**SOURCE EXCERPT**
⟨

• ABOUT THE 27 CLUB
  • THE BOOK
  • SHOP
  • PRESS
  • CONTACT
  • BLOG
HomeJimi Hendrix / The 27sJimi Hendrix

Jimi Hendrix

Nov 16 2009
by Josh & Eric
RoleB.B. King, Bob Dylan, Brian Jones, Buddy Guy, Cream, Delta blues, Eric Clapton, Jimi Hendrix, Keith Moon, London, Monterey Pop, Rolling Stones, Seattle, Tarot, The Who, Woodstock
No Responses.

Jimi Hendrix

Born: November 27, 1942, in Seattle, Washington
Died: September 18, 1970, in a London hotel room
Bands: The Jimi Hendrix Experience, Band of Gypsys

The guitar was an extension of Jimi, a fifth limb he relied on as much as others would a leg or an arm. He played during set breaks or on the bus, recorded or jammed after shows, played along to Bob Dylan records during interviews and slept with the guitar at the edge of the bed.

Hendrix was born in Seattle by a teenage mom while his much older dad was stationed in the south. Jimi’s parents were both poor and alcoholic and they moved around a lot, living out of flop houses, cheap hotels and with friends and relatives, never staying too long in any place. With an upbringing marked by uncertainty, hunger, the death of his mother and belt whippings by his dad, Jimi became shy and introverted. One of his few joys was playing guitar on a broom along to old blues records. Somebody talked his dad into buying him a guitar and he spent his teenage years playing in a band around Seattle, including the premier club in the Northwest, the Spanish Castle. It didn’t take “half a day to get there,” as he later sang in “Spanish Castle Magic,” but traveling in beat-up cars sometimes led to unpleasant delays.

⟩

**Recorded data**
⟨

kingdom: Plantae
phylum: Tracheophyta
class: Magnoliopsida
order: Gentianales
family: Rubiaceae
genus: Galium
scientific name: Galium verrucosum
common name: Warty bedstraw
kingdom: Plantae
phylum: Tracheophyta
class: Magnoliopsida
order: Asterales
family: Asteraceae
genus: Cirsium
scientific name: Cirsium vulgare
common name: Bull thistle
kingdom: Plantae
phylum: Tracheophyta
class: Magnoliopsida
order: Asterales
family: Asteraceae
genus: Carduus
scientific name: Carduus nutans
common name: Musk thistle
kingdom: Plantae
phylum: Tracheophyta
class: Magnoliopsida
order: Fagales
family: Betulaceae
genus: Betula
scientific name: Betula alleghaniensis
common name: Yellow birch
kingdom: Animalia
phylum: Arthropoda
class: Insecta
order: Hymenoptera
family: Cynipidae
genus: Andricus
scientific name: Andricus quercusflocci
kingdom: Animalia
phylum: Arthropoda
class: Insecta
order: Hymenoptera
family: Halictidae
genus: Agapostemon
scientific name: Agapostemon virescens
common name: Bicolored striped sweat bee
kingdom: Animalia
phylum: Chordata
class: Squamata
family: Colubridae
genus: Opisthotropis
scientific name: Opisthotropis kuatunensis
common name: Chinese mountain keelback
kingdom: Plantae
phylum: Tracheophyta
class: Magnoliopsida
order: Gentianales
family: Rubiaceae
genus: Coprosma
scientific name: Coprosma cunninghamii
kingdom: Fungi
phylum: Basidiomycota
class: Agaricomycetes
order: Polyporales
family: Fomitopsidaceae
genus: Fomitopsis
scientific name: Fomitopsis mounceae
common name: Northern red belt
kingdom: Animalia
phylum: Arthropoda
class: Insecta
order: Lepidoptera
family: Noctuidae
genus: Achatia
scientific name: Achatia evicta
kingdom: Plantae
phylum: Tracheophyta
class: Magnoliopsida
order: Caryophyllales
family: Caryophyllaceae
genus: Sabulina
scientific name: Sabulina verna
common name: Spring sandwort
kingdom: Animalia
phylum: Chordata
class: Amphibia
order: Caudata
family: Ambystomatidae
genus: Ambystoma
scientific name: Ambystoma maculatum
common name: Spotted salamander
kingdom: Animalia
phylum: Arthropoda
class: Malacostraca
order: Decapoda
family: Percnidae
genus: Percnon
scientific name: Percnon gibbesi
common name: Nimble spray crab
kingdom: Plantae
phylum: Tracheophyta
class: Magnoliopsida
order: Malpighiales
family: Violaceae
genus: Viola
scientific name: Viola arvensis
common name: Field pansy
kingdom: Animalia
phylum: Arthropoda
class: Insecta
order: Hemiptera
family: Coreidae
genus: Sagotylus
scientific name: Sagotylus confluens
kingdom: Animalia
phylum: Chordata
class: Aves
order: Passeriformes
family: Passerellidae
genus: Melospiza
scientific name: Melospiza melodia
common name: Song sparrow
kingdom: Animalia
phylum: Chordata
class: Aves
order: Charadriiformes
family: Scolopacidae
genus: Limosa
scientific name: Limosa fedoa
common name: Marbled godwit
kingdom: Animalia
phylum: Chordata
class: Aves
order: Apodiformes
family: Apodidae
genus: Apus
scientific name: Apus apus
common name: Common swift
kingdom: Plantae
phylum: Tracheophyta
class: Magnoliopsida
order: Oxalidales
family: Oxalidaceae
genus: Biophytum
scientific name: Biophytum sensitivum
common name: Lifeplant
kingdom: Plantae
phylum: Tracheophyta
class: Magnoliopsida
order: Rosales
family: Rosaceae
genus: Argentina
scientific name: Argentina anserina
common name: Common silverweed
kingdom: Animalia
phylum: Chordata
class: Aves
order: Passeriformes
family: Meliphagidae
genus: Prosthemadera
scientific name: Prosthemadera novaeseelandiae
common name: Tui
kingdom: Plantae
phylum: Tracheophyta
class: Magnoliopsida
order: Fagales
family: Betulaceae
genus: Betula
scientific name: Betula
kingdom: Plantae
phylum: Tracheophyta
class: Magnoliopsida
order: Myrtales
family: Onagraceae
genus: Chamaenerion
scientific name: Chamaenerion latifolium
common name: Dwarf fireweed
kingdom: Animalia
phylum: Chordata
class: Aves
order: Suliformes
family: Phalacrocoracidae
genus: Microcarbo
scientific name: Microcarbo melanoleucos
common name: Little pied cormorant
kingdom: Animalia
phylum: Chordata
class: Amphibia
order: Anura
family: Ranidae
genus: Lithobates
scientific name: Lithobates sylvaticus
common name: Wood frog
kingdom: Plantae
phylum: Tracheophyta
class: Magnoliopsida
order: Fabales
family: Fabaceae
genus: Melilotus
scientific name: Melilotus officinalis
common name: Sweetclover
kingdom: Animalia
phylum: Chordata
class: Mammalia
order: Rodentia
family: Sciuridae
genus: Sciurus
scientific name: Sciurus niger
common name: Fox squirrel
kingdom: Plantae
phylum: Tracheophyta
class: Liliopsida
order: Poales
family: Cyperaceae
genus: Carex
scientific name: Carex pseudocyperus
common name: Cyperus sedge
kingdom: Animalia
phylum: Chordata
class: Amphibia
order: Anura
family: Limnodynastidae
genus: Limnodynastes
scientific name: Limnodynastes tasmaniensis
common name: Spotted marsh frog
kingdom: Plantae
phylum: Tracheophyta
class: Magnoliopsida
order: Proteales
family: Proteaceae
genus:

⟩

**PROBLEM REQUIREMENTS**
Reproduce word for word the part of the Jimi Hendrix profile that opens with the words containing "Nov 16 2009" and closes with "No Responses.".

**EXERCISE RESULT**
Nov 16 2009
by Josh & Eric
RoleB.B. King, Bob Dylan, Brian Jones, Buddy Guy, Cream, Delta blues, Eric Clapton, Jimi Hendrix, Keith Moon, London, Monterey Pop, Rolling Stones, Seattle, Tarot, The Who, Woodstock
No Responses.